• [THE PROBLEM] Strip out all images, then restate the data verbatim.

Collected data
----------
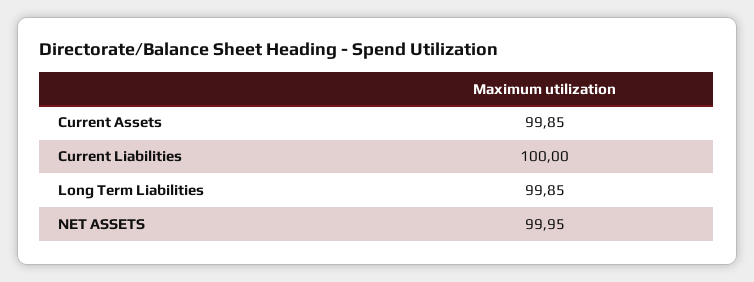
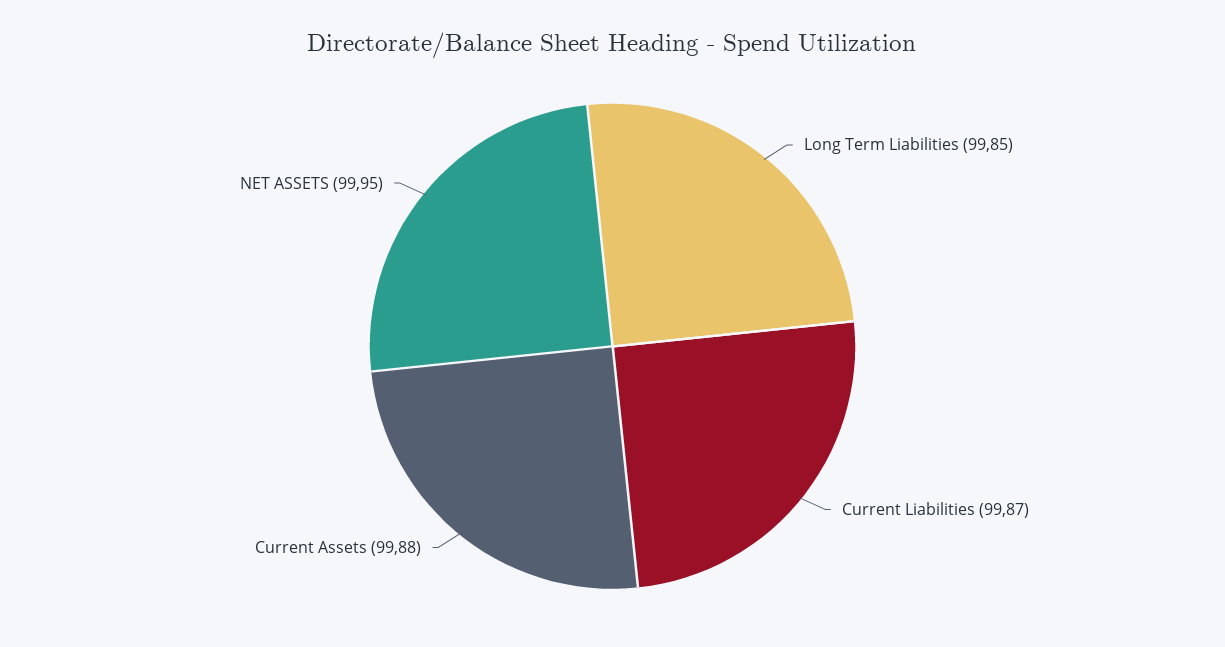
  {
-   "Current Assets": 99.85,
+   "Current Assets": 99.88,
-   "Current Liabilities": 100,
+   "Current Liabilities": 99.87,
    "Long Term Liabilities": 99.85,
    "NET ASSETS": 99.95
  }

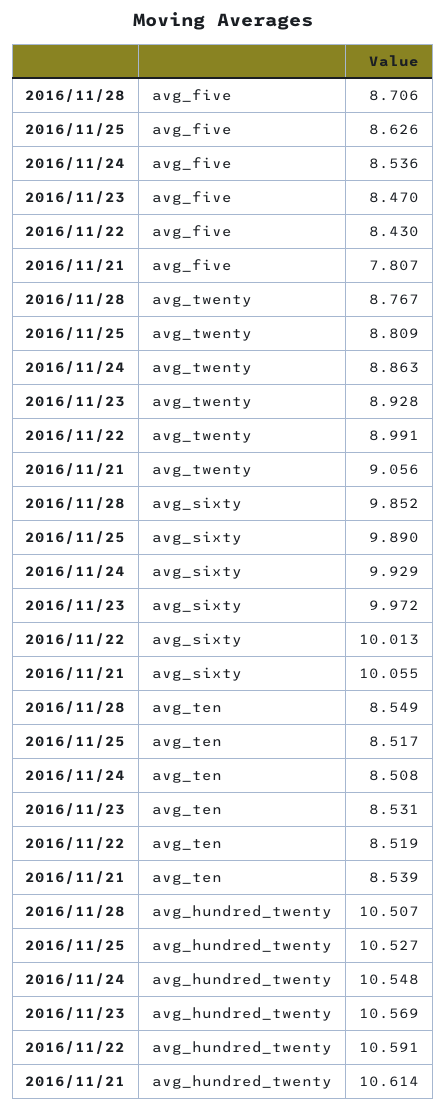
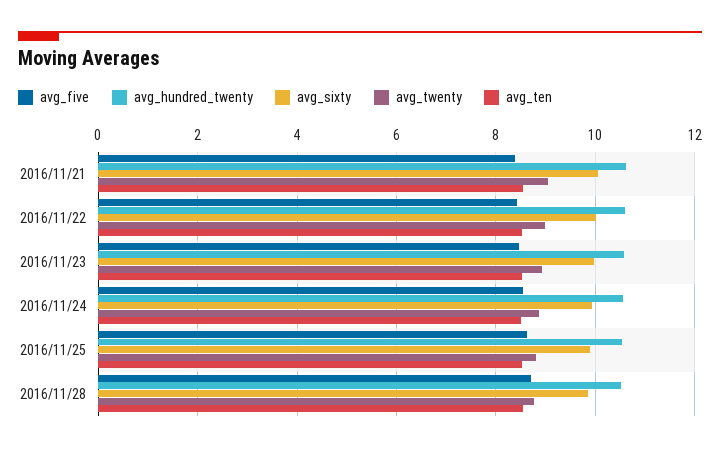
  {
    "avg_five": {
      "2016/11/28": 8.706,
      "2016/11/25": 8.626,
      "2016/11/24": 8.536,
      "2016/11/23": 8.47,
      "2016/11/22": 8.43,
-     "2016/11/21": 7.807
+     "2016/11/21": 8.4
    },
    "avg_twenty": {
      "2016/11/28": 8.767,
      "2016/11/25": 8.809,
      "2016/11/24": 8.863,
      "2016/11/23": 8.928,
      "2016/11/22": 8.991,
      "2016/11/21": 9.056
    },
    "avg_sixty": {
      "2016/11/28": 9.852,
      "2016/11/25": 9.89,
      "2016/11/24": 9.929,
      "2016/11/23": 9.972,
      "2016/11/22": 10.013,
      "2016/11/21": 10.055
    },
    "avg_ten": {
      "2016/11/28": 8.549,
      "2016/11/25": 8.517,
      "2016/11/24": 8.508,
      "2016/11/23": 8.531,
      "2016/11/22": 8.519,
      "2016/11/21": 8.539
    },
    "avg_hundred_twenty": {
      "2016/11/28": 10.507,
      "2016/11/25": 10.527,
      "2016/11/24": 10.548,
      "2016/11/23": 10.569,
      "2016/11/22": 10.591,
      "2016/11/21": 10.614
    }
  }

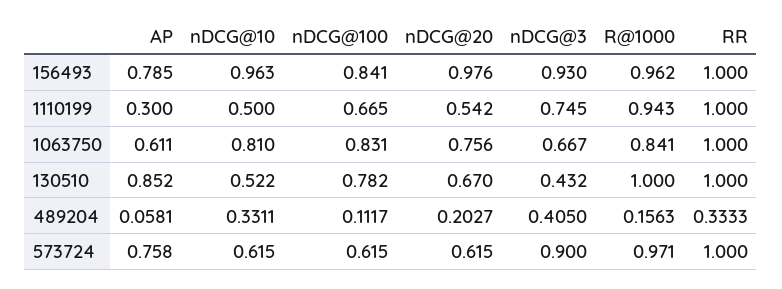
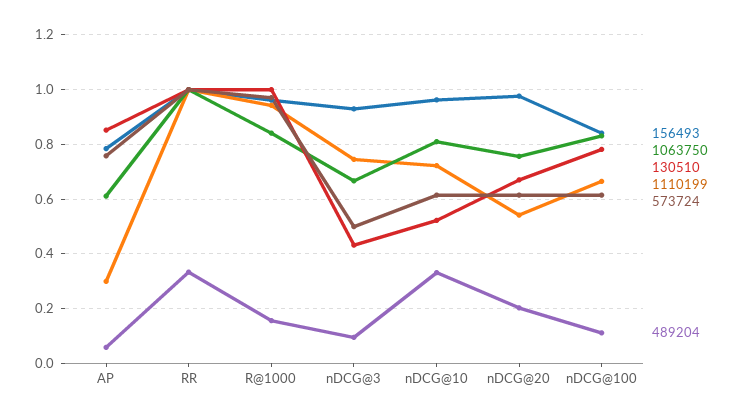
  {
    "156493": {
      "AP": 0.785,
      "nDCG@10": 0.963,
      "nDCG@100": 0.841,
      "nDCG@20": 0.976,
      "nDCG@3": 0.93,
      "R@1000": 0.962,
      "RR": 1
    },
    "1110199": {
      "AP": 0.3,
-     "nDCG@10": 0.5,
+     "nDCG@10": 0.725,
      "nDCG@100": 0.665,
      "nDCG@20": 0.542,
      "nDCG@3": 0.745,
      "R@1000": 0.943,
      "RR": 1
    },
    "1063750": {
      "AP": 0.611,
      "nDCG@10": 0.81,
      "nDCG@100": 0.831,
      "nDCG@20": 0.756,
      "nDCG@3": 0.667,
      "R@1000": 0.841,
      "RR": 1
    },
    "130510": {
      "AP": 0.852,
      "nDCG@10": 0.522,
      "nDCG@100": 0.782,
      "nDCG@20": 0.67,
      "nDCG@3": 0.432,
      "R@1000": 1,
      "RR": 1
    },
    "489204": {
      "AP": 0.0581,
      "nDCG@10": 0.3311,
      "nDCG@100": 0.1117,
      "nDCG@20": 0.2027,
-     "nDCG@3": 0.405,
+     "nDCG@3": 0.1,
      "R@1000": 0.1563,
      "RR": 0.3333
    },
    "573724": {
      "AP": 0.758,
      "nDCG@10": 0.615,
      "nDCG@100": 0.615,
      "nDCG@20": 0.615,
-     "nDCG@3": 0.9,
+     "nDCG@3": 0.5,
      "R@1000": 0.971,
      "RR": 1
    }
  }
----------
• [FINAL ANSWER]
  {
-   "Current Assets": 99.85,
+   "Current Assets": 99.88,
-   "Current Liabilities": 100,
+   "Current Liabilities": 99.87,
    "Long Term Liabilities": 99.85,
    "NET ASSETS": 99.95
  }

  {
    "avg_five": {
      "2016/11/28": 8.706,
      "2016/11/25": 8.626,
      "2016/11/24": 8.536,
      "2016/11/23": 8.47,
      "2016/11/22": 8.43,
-     "2016/11/21": 7.807
+     "2016/11/21": 8.4
    },
    "avg_twenty": {
      "2016/11/28": 8.767,
      "2016/11/25": 8.809,
      "2016/11/24": 8.863,
      "2016/11/23": 8.928,
      "2016/11/22": 8.991,
      "2016/11/21": 9.056
    },
    "avg_sixty": {
      "2016/11/28": 9.852,
      "2016/11/25": 9.89,
      "2016/11/24": 9.929,
      "2016/11/23": 9.972,
      "2016/11/22": 10.013,
      "2016/11/21": 10.055
    },
    "avg_ten": {
      "2016/11/28": 8.549,
      "2016/11/25": 8.517,
      "2016/11/24": 8.508,
      "2016/11/23": 8.531,
      "2016/11/22": 8.519,
      "2016/11/21": 8.539
    },
    "avg_hundred_twenty": {
      "2016/11/28": 10.507,
      "2016/11/25": 10.527,
      "2016/11/24": 10.548,
      "2016/11/23": 10.569,
      "2016/11/22": 10.591,
      "2016/11/21": 10.614
    }
  }

  {
    "156493": {
      "AP": 0.785,
      "nDCG@10": 0.963,
      "nDCG@100": 0.841,
      "nDCG@20": 0.976,
      "nDCG@3": 0.93,
      "R@1000": 0.962,
      "RR": 1
    },
    "1110199": {
      "AP": 0.3,
-     "nDCG@10": 0.5,
+     "nDCG@10": 0.725,
      "nDCG@100": 0.665,
      "nDCG@20": 0.542,
      "nDCG@3": 0.745,
      "R@1000": 0.943,
      "RR": 1
    },
    "1063750": {
      "AP": 0.611,
      "nDCG@10": 0.81,
      "nDCG@100": 0.831,
      "nDCG@20": 0.756,
      "nDCG@3": 0.667,
      "R@1000": 0.841,
      "RR": 1
    },
    "130510": {
      "AP": 0.852,
      "nDCG@10": 0.522,
      "nDCG@100": 0.782,
      "nDCG@20": 0.67,
      "nDCG@3": 0.432,
      "R@1000": 1,
      "RR": 1
    },
    "489204": {
      "AP": 0.0581,
      "nDCG@10": 0.3311,
      "nDCG@100": 0.1117,
      "nDCG@20": 0.2027,
-     "nDCG@3": 0.405,
+     "nDCG@3": 0.1,
      "R@1000": 0.1563,
      "RR": 0.3333
    },
    "573724": {
      "AP": 0.758,
      "nDCG@10": 0.615,
      "nDCG@100": 0.615,
      "nDCG@20": 0.615,
-     "nDCG@3": 0.9,
+     "nDCG@3": 0.5,
      "R@1000": 0.971,
      "RR": 1
    }
  }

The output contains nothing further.